Posted: 11/06/2013 1:30 pm

Much has been made of Orson Scott Card's Mormon heritage and the influence it might have had on his beloved series, Ender's Game. But what about the new film? Does it have Mormon -- or even broadly Christian -- overtones?

At first glance, Ender's Game appears to be fairly a-religious: Characters do not openly discuss their faith nor do they celebrate religious holidays. No religious symbols appear and a state-sponsored religion is never mentioned.

Yet, the dystopian film also depicts a main character whose role bears significant resonances to Christ's. At the start of the film, the protagonist Ender -- the third child of John Paul and Theresa -- is chosen by Colonel Graff to save planet Earth from an alien attack led by the Formics. Distinguished by his extraordinary strategic savvy, Graff trains the young Ender to become a violent yet empathic genius who is simultaneously admired and hated by his peers.

As Ender progresses through Battle School and Command School to ultimately encounter the so-called nemesis Formics, he learns that he is destined to save humankind from the evil forces that threaten them, and as he prepares to accept that fate, he rallies around him a group of loyal followers, disciples, one might even say. As Major Anderson remarks at the beginning of the movie, the children training to defeat the Formics, "need someone the others will follow, a leader."

And lead is precisely what Ender does. Now, insofar as Ender is endowed with a unique set of skills that set him apart from his peers and give him the ability to deliver humankind from evil forces, one can see the parallels with Christ. Like Christ, Ender is different from other humans. Like Christ, Ender has a mission of deliverance. And like Christ, Ender is controversial, beloved by his followers and hated by those who feel threatened by him.

§ §

EXERCISE TASK 1: Edit the entries from the line with "family: Potamogetonaceae" to the line with "family: Araliaceae", replacing "common name" with "vernacular name" and leaving everything else unchanged.

§ §

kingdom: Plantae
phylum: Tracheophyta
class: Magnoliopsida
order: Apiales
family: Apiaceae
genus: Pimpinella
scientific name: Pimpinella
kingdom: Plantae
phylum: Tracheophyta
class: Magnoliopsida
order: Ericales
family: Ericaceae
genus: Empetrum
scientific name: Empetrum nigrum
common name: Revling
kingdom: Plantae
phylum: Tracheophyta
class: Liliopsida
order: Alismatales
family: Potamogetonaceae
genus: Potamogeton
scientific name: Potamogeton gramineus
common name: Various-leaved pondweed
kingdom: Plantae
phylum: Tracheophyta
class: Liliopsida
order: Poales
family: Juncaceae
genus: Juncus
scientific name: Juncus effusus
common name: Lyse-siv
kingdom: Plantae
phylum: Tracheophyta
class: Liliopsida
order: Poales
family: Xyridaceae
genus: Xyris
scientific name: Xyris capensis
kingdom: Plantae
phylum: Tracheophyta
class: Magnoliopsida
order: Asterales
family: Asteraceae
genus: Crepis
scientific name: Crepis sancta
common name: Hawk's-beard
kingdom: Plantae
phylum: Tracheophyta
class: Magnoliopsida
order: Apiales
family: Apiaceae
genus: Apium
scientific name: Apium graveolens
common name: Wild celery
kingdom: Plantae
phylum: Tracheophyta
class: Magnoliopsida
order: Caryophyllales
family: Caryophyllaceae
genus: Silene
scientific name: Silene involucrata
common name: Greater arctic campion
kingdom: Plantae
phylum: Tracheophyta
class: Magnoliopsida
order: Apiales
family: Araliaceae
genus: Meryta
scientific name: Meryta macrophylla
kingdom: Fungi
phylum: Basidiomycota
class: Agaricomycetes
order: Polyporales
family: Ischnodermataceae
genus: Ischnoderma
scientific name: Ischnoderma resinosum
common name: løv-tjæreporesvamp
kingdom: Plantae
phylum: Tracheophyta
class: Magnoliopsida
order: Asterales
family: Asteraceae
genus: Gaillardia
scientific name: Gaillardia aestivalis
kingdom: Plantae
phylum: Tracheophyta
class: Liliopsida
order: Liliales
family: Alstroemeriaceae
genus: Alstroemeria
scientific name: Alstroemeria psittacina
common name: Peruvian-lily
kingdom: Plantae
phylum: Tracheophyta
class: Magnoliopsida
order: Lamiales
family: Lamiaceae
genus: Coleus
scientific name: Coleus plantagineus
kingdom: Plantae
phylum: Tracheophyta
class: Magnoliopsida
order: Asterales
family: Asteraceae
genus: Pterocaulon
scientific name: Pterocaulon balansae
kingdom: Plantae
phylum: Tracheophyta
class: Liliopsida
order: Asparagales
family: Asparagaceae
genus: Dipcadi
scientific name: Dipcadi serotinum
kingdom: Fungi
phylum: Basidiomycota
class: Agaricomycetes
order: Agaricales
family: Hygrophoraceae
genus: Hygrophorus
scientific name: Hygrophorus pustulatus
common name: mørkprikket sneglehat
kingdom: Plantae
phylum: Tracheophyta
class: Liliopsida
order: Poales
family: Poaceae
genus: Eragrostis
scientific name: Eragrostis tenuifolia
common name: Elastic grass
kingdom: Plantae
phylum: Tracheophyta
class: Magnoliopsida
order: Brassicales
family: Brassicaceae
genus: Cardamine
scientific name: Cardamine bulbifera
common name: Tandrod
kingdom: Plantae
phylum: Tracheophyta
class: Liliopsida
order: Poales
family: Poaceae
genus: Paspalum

§ §

EXERCISE TASK 2: According to the article on Ender's Game, who chooses Ender to save planet Earth from the alien attack?

EXERCISE RESPONSE 1:
family: Potamogetonaceae
genus: Potamogeton
scientific name: Potamogeton gramineus
vernacular name: Various-leaved pondweed
kingdom: Plantae
phylum: Tracheophyta
class: Liliopsida
order: Poales
family: Juncaceae
genus: Juncus
scientific name: Juncus effusus
vernacular name: Lyse-siv
kingdom: Plantae
phylum: Tracheophyta
class: Liliopsida
order: Poales
family: Xyridaceae
genus: Xyris
scientific name: Xyris capensis
kingdom: Plantae
phylum: Tracheophyta
class: Magnoliopsida
order: Asterales
family: Asteraceae
genus: Crepis
scientific name: Crepis sancta
vernacular name: Hawk's-beard
kingdom: Plantae
phylum: Tracheophyta
class: Magnoliopsida
order: Apiales
family: Apiaceae
genus: Apium
scientific name: Apium graveolens
vernacular name: Wild celery
kingdom: Plantae
phylum: Tracheophyta
class: Magnoliopsida
order: Caryophyllales
family: Caryophyllaceae
genus: Silene
scientific name: Silene involucrata
vernacular name: Greater arctic campion
kingdom: Plantae
phylum: Tracheophyta
class: Magnoliopsida
order: Apiales
family: Araliaceae

EXERCISE RESPONSE 2: Colonel Graff